This book, The Pawnee People, covers the history of the four different groups that make up the Pawnee Tribe starting with the earliest times and taking you right u to the modern day. It is one of the Indian Tribal Series published here in Phoenix with a 1976 Copyright. This volume is autographed by the Tribal Chief Thomas Chapman, Jr., "Big Eagle."
I procured the book in order to see what the Pawnee said about the early 1800's, about 1835-47, to be exact and learn about their history during that time period. I have read the reports of the Indian Agents during this time because my great-great-grandfather, James Case, and his two sons lived with the Pawnee and Oto as the Indian Agency's farmer on the Loup River and further north with the Otoes during that time-frame.
The Pawnees (Pani) were already a fairly peaceful, agricultural people, settled in Nebraska and Kansas (three branches in Kansas and one in Nebraska (the Skidi). But as time passed the Government and the four branches agreed to move the tribe to the reservation on the Loup. This reservation wasn't set aside until 1857; however, it was called a reservation by the Indian Agent earlier while my great-grandfather was the Agency farmer. According to The Pawnee People, a tract of land 15 miles wide and thirty miles long was designated the Reservation in 1857.
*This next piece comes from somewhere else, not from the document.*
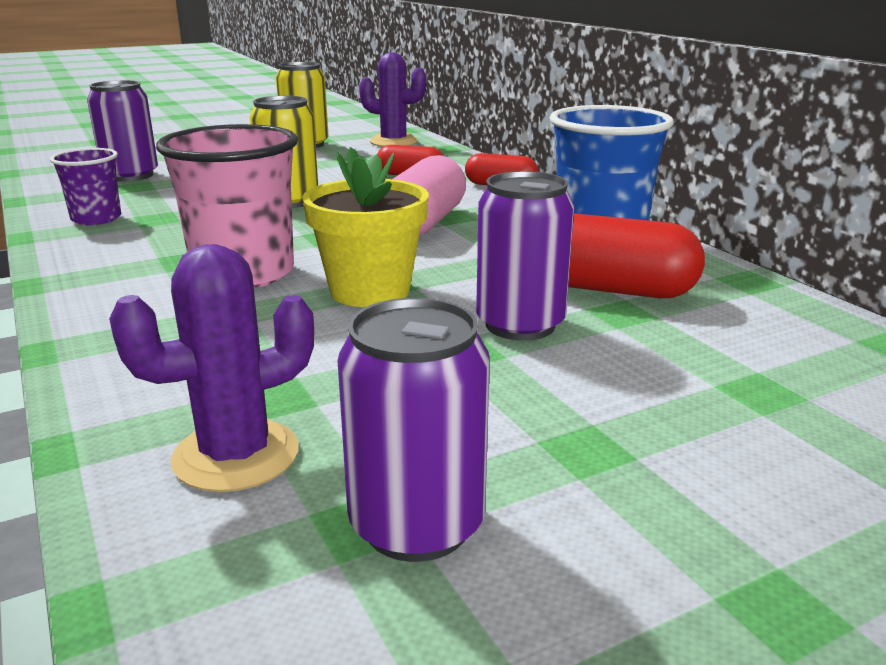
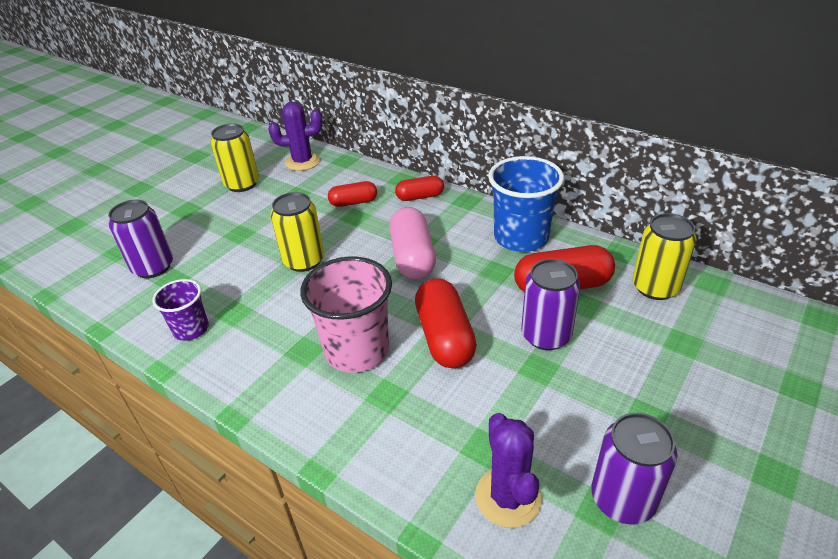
camera: 25 degrees left, 15 degrees up
(236, 455) = (508, 497): purple cactus -> purple cactus turned 45 degrees counterclockwise
(370, 291) = (445, 337): yellow flower pot -> red capsule
(774, 325) = (655, 287): none -> yellow can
According to the reports I read on microfilm, the period 1835-47 was fairly peaceful with a couple of attacks by the Pawnee on other tribes and one large upset on the reservation where the Pawnee "revolted" against the Government's ruling over the Pawnees and the Indians ruined their crops and danced around the farmer's house with torches and a lot of yelling and screaming. No one was killed in this uprising, but it had the effect of ending the cooperation of the Indian Agency for a while.
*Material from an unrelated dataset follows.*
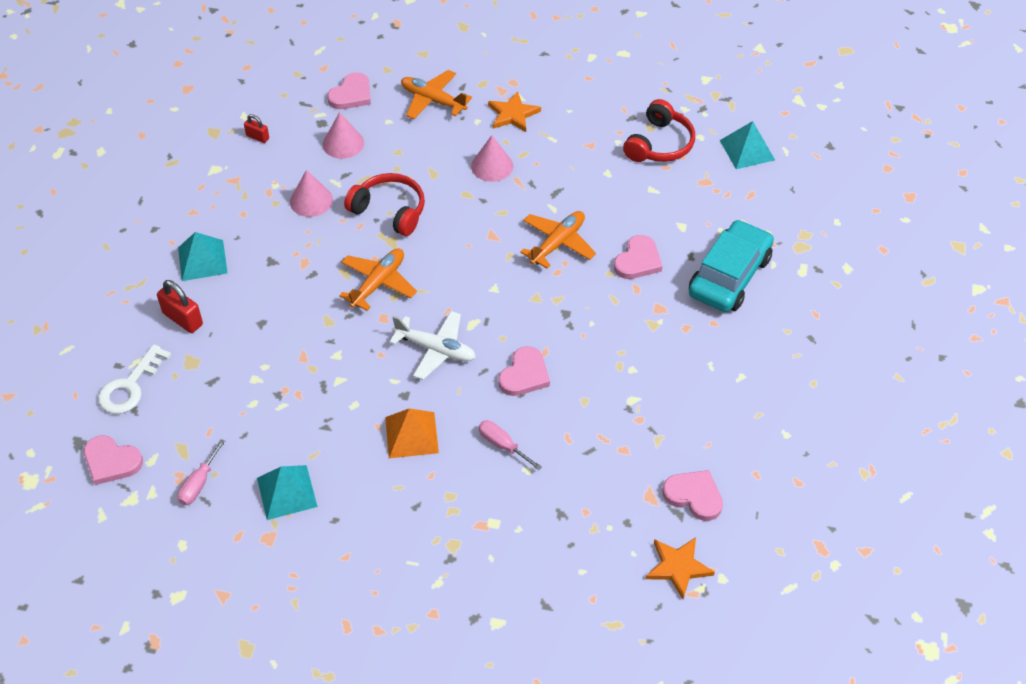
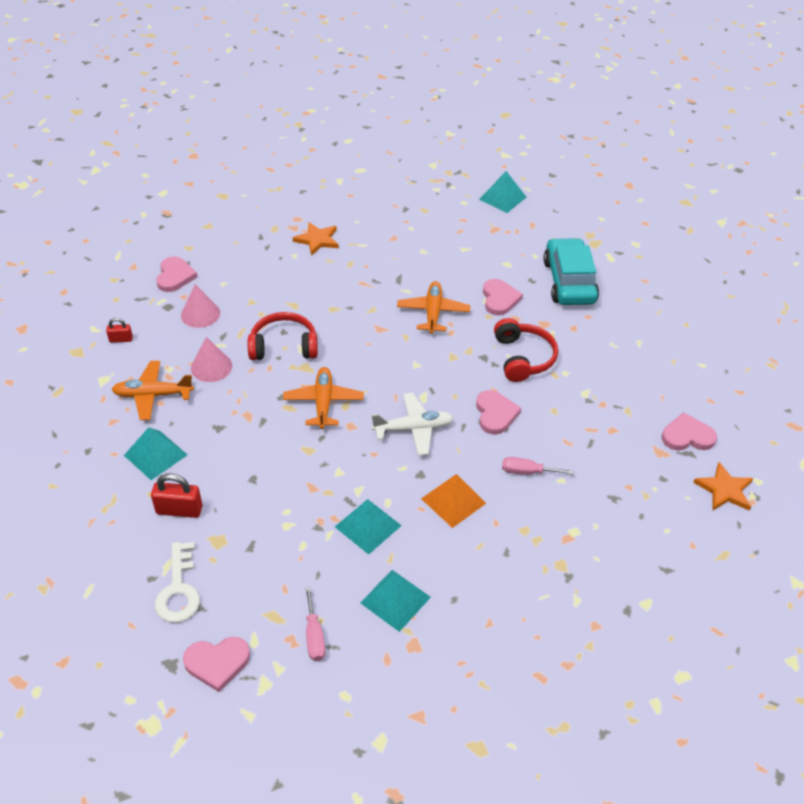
camera: 35 degrees left, 5 degrees down
(319, 416) = (368, 526): none -> turquoise pyramid
(433, 100) = (246, 255): orange plane -> orange plane (153, 395)
(492, 166) = (334, 281): pink cone -> none
(659, 144) = (441, 218): red headphones -> red headphones (523, 358)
The Pawnee People indicates about the same, except that the Pawnee at first didn't like the Loup setting because of raids by the Dakota Sioux, but they came around and finally settled there. But they would not give up their hunts in the summer and making raids on other tribes. They had a hard time settling down to an agricultural life. And the new Indian Agent was no help, rather, he was not liked by the Indians and got into a struggle with the Chief and he and his son were killed. In 1846, the Pawnee had gone on their summer hunt and the Oto burned their village. In June, the Dakota raided the mission (John Dunbar, the Presbyterian missionary) and drove off all the horses. (Note: I think this is the incident the Agent was talking about above.) And the bad times continued until the Mormons came along and gave the Indians supplies in 1847. And my great-grandfather joined up with Brigham Young and came on to Utah with him.